[Questions on the material]
A. Output the part of the Parsl issue text from "Parsl - a Python" up to and including "work with parsl.", copied word for word.
B. Do these statements agree with the Parsl issue text? Answer yes or no for each, quoting the words from the text that decide it. (i) The writer can open shells in pods using kubectl. (ii) The executor is given the label 'PM_HTEX_multinode'. (iii) The configuration sets cores_per_worker to 4.
C. In the Parsl issue text, what backs the writer's claim of having a working Kubernetes cluster, and what was the Parsl configuration based on? Answer in one to three sentences.

===== Provided text

Parsl / parsl

Parsl - a Python parallel scripting library

Home Page:http://parsl-project.org

Geek Repo:Geek Repo

Github PK Tool:Github PK Tool

Example using kubernetes provider?

jkitchin opened this issue · comments

I am trying to get a Kubernetes provider to work with parsl.

I have a working kubernetes cluster, with kubectl setup. I can setup pods with kubectl, and open shells in them. Based on https://parsl.readthedocs.io/en/stable/stubs/parsl.providers.KubernetesProvider.html, I have set this up:

import parsl
from parsl import python_app
from parsl.config import Config
from parsl.providers import KubernetesProvider
from parsl.executors import HighThroughputExecutor

config = Config(
    executors=[
        HighThroughputExecutor(
            label='PM_HTEX_multinode',
            cores_per_worker=2,
            provider=KubernetesProvider(
                image='jkitchin/pycse',
                namespace='jkitchin',
                pod_name='jk-',
                user_id='1000',
                group_id='100'
            ),
        )

==========
===== Records provided

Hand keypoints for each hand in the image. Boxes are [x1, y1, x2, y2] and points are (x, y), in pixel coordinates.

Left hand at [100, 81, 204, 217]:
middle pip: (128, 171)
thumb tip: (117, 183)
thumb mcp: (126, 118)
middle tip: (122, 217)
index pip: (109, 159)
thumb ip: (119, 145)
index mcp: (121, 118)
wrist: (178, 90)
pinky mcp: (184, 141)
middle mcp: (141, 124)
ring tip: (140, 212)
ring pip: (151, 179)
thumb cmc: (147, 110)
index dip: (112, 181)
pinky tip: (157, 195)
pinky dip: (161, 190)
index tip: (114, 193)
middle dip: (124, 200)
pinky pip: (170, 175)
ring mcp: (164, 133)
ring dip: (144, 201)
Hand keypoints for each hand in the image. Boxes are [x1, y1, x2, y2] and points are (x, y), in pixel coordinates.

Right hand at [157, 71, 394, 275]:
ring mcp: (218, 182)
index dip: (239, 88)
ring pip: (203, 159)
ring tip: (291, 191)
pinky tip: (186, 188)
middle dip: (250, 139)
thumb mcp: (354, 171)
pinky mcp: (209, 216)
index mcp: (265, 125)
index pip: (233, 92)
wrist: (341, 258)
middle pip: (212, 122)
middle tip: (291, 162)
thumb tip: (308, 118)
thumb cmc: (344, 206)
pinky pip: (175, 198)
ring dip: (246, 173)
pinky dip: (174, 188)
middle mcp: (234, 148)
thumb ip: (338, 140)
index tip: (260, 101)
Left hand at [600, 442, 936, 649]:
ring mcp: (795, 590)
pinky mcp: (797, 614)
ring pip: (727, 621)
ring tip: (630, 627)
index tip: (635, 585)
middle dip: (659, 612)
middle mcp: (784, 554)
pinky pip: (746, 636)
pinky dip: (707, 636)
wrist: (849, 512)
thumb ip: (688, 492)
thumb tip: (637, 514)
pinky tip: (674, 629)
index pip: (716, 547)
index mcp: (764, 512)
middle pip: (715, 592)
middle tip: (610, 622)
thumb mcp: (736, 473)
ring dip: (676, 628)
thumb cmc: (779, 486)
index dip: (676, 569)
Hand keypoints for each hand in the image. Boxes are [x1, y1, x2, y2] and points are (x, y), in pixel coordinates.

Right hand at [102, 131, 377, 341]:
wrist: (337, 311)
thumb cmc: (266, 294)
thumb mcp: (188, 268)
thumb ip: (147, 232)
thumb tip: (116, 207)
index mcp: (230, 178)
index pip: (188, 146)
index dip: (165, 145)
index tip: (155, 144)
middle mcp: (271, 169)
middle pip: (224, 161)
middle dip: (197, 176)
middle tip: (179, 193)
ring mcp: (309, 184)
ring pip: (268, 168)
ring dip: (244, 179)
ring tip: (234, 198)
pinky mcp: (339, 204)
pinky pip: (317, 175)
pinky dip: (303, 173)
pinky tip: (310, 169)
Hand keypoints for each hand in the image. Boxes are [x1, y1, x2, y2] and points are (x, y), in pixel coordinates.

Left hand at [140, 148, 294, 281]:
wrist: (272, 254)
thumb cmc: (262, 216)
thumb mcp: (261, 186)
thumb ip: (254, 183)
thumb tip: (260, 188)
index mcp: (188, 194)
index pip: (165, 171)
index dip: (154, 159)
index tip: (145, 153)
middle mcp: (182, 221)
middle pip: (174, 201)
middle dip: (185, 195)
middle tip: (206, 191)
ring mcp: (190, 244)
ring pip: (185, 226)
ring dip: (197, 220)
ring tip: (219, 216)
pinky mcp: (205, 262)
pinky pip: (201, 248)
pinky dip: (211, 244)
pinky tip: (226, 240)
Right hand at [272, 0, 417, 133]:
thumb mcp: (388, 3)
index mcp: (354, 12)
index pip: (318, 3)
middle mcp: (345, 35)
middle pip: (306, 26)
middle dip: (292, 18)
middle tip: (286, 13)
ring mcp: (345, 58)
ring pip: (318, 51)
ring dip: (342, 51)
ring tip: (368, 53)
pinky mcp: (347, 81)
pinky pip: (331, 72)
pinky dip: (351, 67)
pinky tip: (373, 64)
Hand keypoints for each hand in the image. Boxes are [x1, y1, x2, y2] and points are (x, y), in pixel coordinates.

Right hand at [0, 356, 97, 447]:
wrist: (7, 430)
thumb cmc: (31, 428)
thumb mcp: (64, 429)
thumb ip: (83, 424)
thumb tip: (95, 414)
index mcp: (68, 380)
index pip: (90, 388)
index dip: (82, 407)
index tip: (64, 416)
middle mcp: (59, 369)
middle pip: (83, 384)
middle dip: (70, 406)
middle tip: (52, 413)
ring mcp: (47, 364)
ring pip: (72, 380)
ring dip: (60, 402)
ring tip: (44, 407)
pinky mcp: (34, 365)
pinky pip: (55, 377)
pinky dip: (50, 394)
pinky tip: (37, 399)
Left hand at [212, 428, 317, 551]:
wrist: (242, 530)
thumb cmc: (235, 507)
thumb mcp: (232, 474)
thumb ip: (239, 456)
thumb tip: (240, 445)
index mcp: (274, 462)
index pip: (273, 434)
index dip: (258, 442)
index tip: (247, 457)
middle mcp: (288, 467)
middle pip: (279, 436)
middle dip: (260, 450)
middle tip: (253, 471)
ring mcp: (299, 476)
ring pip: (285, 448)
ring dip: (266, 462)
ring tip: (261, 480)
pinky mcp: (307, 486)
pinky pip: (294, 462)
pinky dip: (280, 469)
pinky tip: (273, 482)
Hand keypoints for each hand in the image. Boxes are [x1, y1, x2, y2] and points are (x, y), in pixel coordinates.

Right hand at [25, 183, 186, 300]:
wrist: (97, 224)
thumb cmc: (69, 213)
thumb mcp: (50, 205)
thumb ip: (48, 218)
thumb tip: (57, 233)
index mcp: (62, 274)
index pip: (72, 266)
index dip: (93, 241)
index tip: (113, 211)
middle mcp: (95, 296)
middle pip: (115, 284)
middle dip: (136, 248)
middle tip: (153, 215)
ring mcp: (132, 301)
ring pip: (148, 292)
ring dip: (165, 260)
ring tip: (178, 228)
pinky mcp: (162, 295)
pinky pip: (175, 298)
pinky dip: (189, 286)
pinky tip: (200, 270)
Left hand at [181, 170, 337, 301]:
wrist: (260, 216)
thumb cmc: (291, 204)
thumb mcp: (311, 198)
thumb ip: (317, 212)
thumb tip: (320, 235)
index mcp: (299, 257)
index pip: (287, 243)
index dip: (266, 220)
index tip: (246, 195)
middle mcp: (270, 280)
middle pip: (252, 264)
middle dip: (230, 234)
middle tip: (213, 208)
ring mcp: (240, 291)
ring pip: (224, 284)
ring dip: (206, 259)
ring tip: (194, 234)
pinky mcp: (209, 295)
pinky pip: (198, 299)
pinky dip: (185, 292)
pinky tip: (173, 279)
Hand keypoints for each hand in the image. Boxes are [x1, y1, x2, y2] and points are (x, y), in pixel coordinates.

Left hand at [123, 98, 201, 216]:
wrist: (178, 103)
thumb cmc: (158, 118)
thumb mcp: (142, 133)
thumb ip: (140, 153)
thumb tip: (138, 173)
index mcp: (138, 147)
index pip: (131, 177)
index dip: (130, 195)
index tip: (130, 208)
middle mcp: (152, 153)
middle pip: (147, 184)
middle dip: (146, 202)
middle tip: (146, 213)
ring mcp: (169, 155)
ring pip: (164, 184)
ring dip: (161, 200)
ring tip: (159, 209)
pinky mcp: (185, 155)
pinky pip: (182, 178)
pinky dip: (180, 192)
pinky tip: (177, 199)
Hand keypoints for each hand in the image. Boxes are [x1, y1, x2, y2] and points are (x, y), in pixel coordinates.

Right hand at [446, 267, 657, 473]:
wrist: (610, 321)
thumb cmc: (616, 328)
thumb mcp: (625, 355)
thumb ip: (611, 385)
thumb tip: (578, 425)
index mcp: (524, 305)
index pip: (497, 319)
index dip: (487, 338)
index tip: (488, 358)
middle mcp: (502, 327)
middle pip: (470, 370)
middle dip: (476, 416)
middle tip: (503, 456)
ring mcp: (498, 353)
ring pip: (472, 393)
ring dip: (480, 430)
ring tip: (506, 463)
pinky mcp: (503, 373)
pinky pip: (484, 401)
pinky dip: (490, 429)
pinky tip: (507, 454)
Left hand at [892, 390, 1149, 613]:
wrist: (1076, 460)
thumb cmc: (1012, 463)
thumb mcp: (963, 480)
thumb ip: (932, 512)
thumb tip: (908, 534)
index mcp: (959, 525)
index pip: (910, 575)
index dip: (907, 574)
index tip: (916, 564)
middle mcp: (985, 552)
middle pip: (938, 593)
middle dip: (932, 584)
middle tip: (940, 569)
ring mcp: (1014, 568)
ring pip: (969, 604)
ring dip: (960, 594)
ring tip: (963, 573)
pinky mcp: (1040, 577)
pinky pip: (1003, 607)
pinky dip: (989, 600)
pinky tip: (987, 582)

==========

[Solutions per task]
A.
Parsl - a Python parallel scripting library

Home Page:http://parsl-project.org

Geek Repo:Geek Repo

Github PK Tool:Github PK Tool

Example using kubernetes provider?

jkitchin opened this issue · comments

I am trying to get a Kubernetes provider to work with parsl.

B.
(i) Yes: "I can setup pods with kubectl, and open shells in them."
(ii) Yes: "label='PM_HTEX_multinode',"
(iii) No: "cores_per_worker=2,"

C. The writer has kubectl set up and can create pods with it and open shells in them. The Parsl configuration was based on the KubernetesProvider documentation page at https://parsl.readthedocs.io/en/stable/stubs/parsl.providers.KubernetesProvider.html.